Viviamo in Italia, patria di Monteverdi, Caccini, Peri, Paisiello, Rossini, Bellini, Donizetti, Verdi, Boito, Puccini, ecc. Già questo imporrebbe che gli insegnanti, a partire dalla scuola per l’infanzia, conoscano e desiderino insegnare l’opera lirica. Questo dovrebbe essere un prerequisito fondamentale. Se al mattino gli asili ricevessero i bambini sulle note del finale del Guglielmo Tell sarebbe un ottimo inizio. Poi dovrebbero esserci laboratori e ascolti dedicati alle opere più abbordabili per i bambini: L’elisir d’amore, Hänsel und Gretel, Il barbiere di Siviglia, Flauto magico, Turandot, ecc.
Uno scoglio difficile da superare è certamente quello dei genitori impreparati, cresciuti a forza di Grande Fratello, e convinti che l’opera sia roba per vecchi. Anche in questo caso potrebbero esserci delle soluzioni che tuttavia andrebbero trattate in un articolo apposito.
Appurato che al momento non si stia facendo quasi nulla per formare il pubblico di domani, stiamo vivendo una situazione che ha del surreale. Altro che dare la colpa alla pandemia.

INFORMAZIONI REGISTRATE.
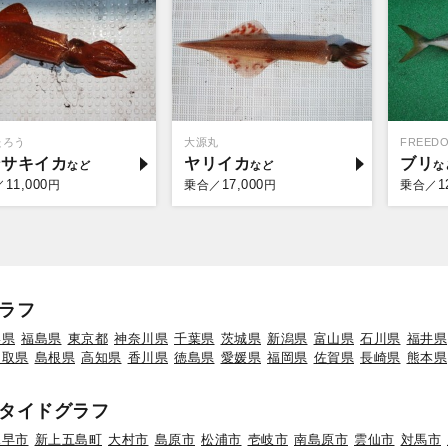
たろう
大源丸
FREED
ンサキイカ
ヤリイカ
ブリ
11,000
17,000
1
／
円
乗合／
円
乗合／
ラフ
形県
福島県
東京都
神奈川県
千葉県
茨城県
新潟県
富山県
石川県
福井県
鳥取県
島根県
高知県
香川県
徳島県
愛媛県
福岡県
佐賀県
長崎県
熊本県
タイドグラフ
諫早市
新上五島町
大村市
島原市
松浦市
壱岐市
南島原市
雲仙市
対馬市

LAVORO RICHIESTO.
[a] Ricopia senza cambiare nulla la parte del brano sull'opera lirica che inizia con le parole contenenti "Uno scoglio difficile" e finisce con "colpa alla pandemia.".
[b] Rispondi a queste domande sul brano sull'opera lirica:
(i) Da quale scuola in poi gli insegnanti dovrebbero conoscere e voler insegnare l'opera lirica?
(ii) Con quali note gli asili potrebbero accogliere i bambini al mattino?
(iii) Di che cosa sono convinti i genitori impreparati?

SOLUZIONI DEI COMPITI.
[a]
Uno scoglio difficile da superare è certamente quello dei genitori impreparati, cresciuti a forza di Grande Fratello, e convinti che l’opera sia roba per vecchi. Anche in questo caso potrebbero esserci delle soluzioni che tuttavia andrebbero trattate in un articolo apposito.
Appurato che al momento non si stia facendo quasi nulla per formare il pubblico di domani, stiamo vivendo una situazione che ha del surreale. Altro che dare la colpa alla pandemia.

[b]
(i) Dalla scuola per l'infanzia.
(ii) Con le note del finale del Guglielmo Tell.
(iii) Che l'opera sia roba per vecchi.